Importance: Elevated blood lead level is associated with serious, often irreversible, health consequences.
Objective: To synthesize evidence on the effects of screening, testing, and treatment for elevated blood lead level in pregnant women and children aged 5 years and younger in the primary care setting to inform the US Preventive Services Task Force.
Data sources: Cochrane CENTRAL and Cochrane Database of Systematic Reviews (through June 2018) and Ovid MEDLINE (1946 to June 2018); surveillance through December 5, 2018.
Study selection: English-language trials and observational studies of screening for and treating elevated lead levels in asymptomatic children and pregnant women.
Data extraction and synthesis: Independent critical appraisal and data abstraction by 2 reviewers using predefined criteria.
Main outcomes and measures: Elevated blood lead level, morbidity, mortality, clinical prediction tools, test accuracy, adverse events.
Results: A total of 24 studies (N = 11 433) were included in this review. No studies evaluated the benefits or harms of screening vs no screening in children. More than 1 positive answer on the 5-item 1991 Centers for Disease Control and Prevention (CDC) screening questionnaire was associated with a pooled sensitivity of 48% (95% CI, 31.4% to 65.6%) and specificity of 58% (95% CI, 39.9% to 74.0%) for identifying children with a venous blood lead level greater than 10 μg/dL (5 studies [n = 2265]). Adapted versions of the CDC questionnaire did not demonstrate improved accuracy. Capillary blood lead testing demonstrated sensitivity of 87% to 91% and specificity greater than 90%, compared with venous measurement (4 studies [n = 1431]). Counseling and nutritional interventions or residential lead hazard control techniques did not reduce blood lead concentrations in asymptomatic children, but studies were few and had methodological limitations (7 studies [n = 1419]). One trial (n = 780) of dimercaptosuccinic acid (DMSA) chelation therapy found reduced blood lead levels in children at 1 week to 1 year but not at 4.5 to 6 years, while another trial (n = 39) found no effect at 1 and 6 months. Seven-year follow-up assessments showed no effect on neuropsychological development, a small deficit in linear growth (height difference, 1.17 cm [95% CI, 0.41 to 1.93]), and poorer cognitive outcomes reported as the Attention and Executive Functions subscore of the Developmental Neuropsychological Assessment (unadjusted difference, -1.8 [95% CI, -4.5 to 1.0]; adjusted P = .045) in children treated with DMSA chelation.

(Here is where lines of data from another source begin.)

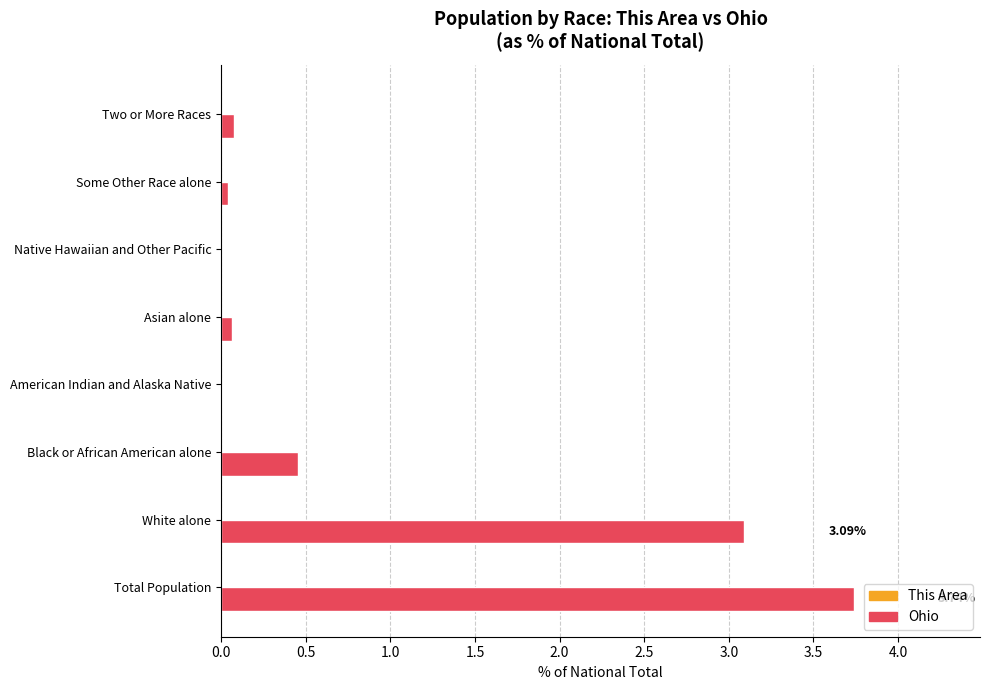

Where is Ohio nearest to the value 1?

Black or African American alone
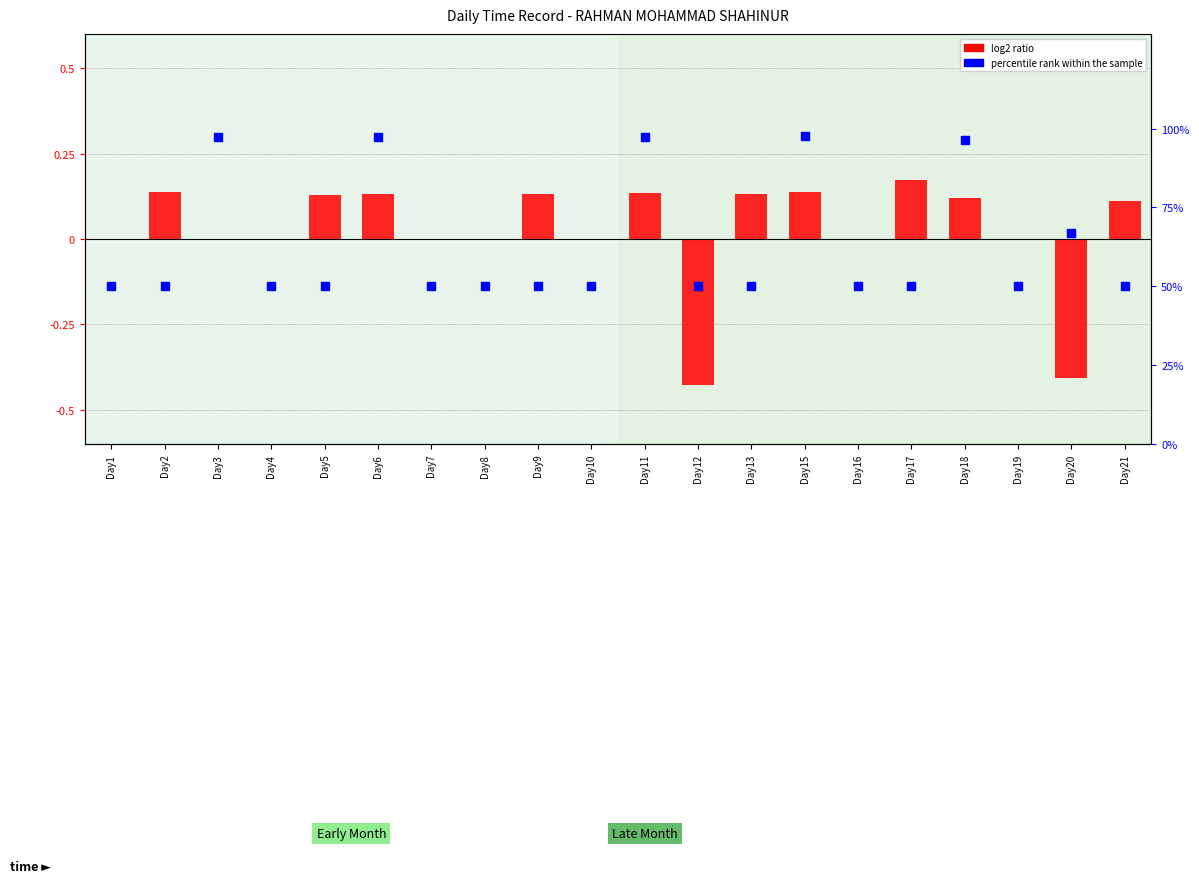

Which series reaches the minimum Y coordinate?

log2 ratio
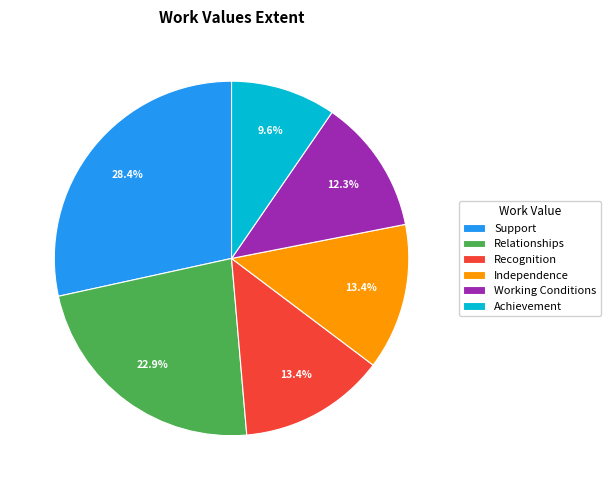

Is the sum of Support and Working Conditions greater than half?

No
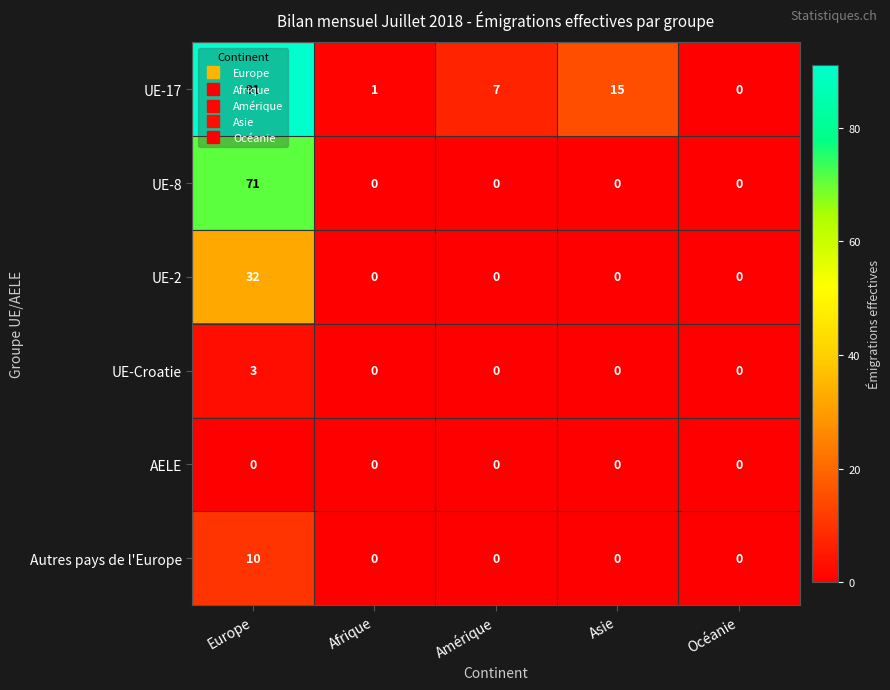

What is the difference between the maximum and minimum values in the UE-2 series?

32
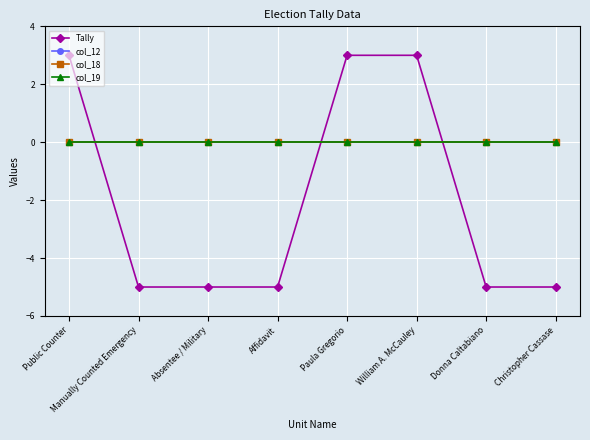

At which category is the sum across all series the highest?

Public Counter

Evidence was too limited to determine the accuracy of screening questionnaires or benefits and harms of treatment in pregnant women.
Conclusions and relevance: Screening questionnaires were not accurate for identifying children with elevated blood lead levels. Chelating agents in children were not significantly associated with sustained effects on blood level levels but were associated with harms.